*TO DO*. An exact copy of every entry is required, without the pictures.

*Stored data*.
::::
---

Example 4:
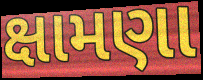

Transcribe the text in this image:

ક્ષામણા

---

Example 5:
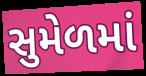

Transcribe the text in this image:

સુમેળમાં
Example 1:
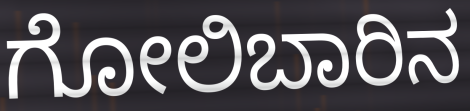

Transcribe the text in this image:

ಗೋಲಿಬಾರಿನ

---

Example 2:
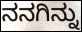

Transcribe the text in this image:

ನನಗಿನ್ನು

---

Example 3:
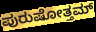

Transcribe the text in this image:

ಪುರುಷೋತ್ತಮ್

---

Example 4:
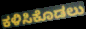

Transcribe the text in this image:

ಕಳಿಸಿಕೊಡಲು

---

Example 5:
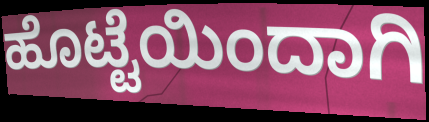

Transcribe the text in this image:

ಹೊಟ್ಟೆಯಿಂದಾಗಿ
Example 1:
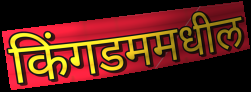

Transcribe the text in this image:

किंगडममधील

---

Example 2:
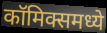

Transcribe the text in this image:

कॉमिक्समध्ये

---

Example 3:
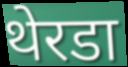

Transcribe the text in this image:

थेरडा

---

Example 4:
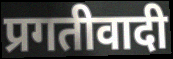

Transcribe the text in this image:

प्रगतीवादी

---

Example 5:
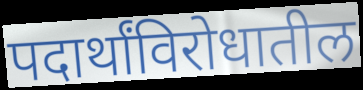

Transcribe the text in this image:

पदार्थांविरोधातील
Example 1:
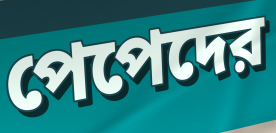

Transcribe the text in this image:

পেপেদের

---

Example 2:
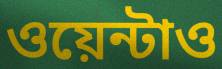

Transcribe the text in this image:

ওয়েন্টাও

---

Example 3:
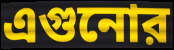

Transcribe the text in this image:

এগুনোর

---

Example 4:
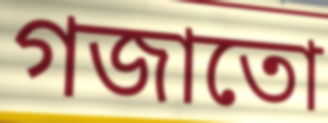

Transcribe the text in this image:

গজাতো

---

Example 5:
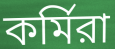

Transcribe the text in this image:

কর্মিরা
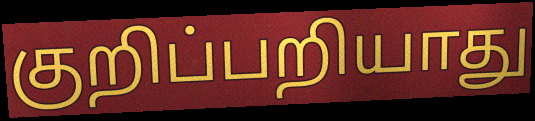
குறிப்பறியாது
::::
*SOLUTION FOR THIS TASK*.
---

Example 4:

Transcribe the text in this image:

ક્ષામણા

---

Example 5:

Transcribe the text in this image:

સુમેળમાં
Example 1:

Transcribe the text in this image:

ಗೋಲಿಬಾರಿನ

---

Example 2:

Transcribe the text in this image:

ನನಗಿನ್ನು

---

Example 3:

Transcribe the text in this image:

ಪುರುಷೋತ್ತಮ್

---

Example 4:

Transcribe the text in this image:

ಕಳಿಸಿಕೊಡಲು

---

Example 5:

Transcribe the text in this image:

ಹೊಟ್ಟೆಯಿಂದಾಗಿ
Example 1:

Transcribe the text in this image:

किंगडममधील

---

Example 2:

Transcribe the text in this image:

कॉमिक्समध्ये

---

Example 3:

Transcribe the text in this image:

थेरडा

---

Example 4:

Transcribe the text in this image:

प्रगतीवादी

---

Example 5:

Transcribe the text in this image:

पदार्थांविरोधातील
Example 1:

Transcribe the text in this image:

পেপেদের

---

Example 2:

Transcribe the text in this image:

ওয়েন্টাও

---

Example 3:

Transcribe the text in this image:

এগুনোর

---

Example 4:

Transcribe the text in this image:

গজাতো

---

Example 5:

Transcribe the text in this image:

কর্মিরা
குறிப்பறியாது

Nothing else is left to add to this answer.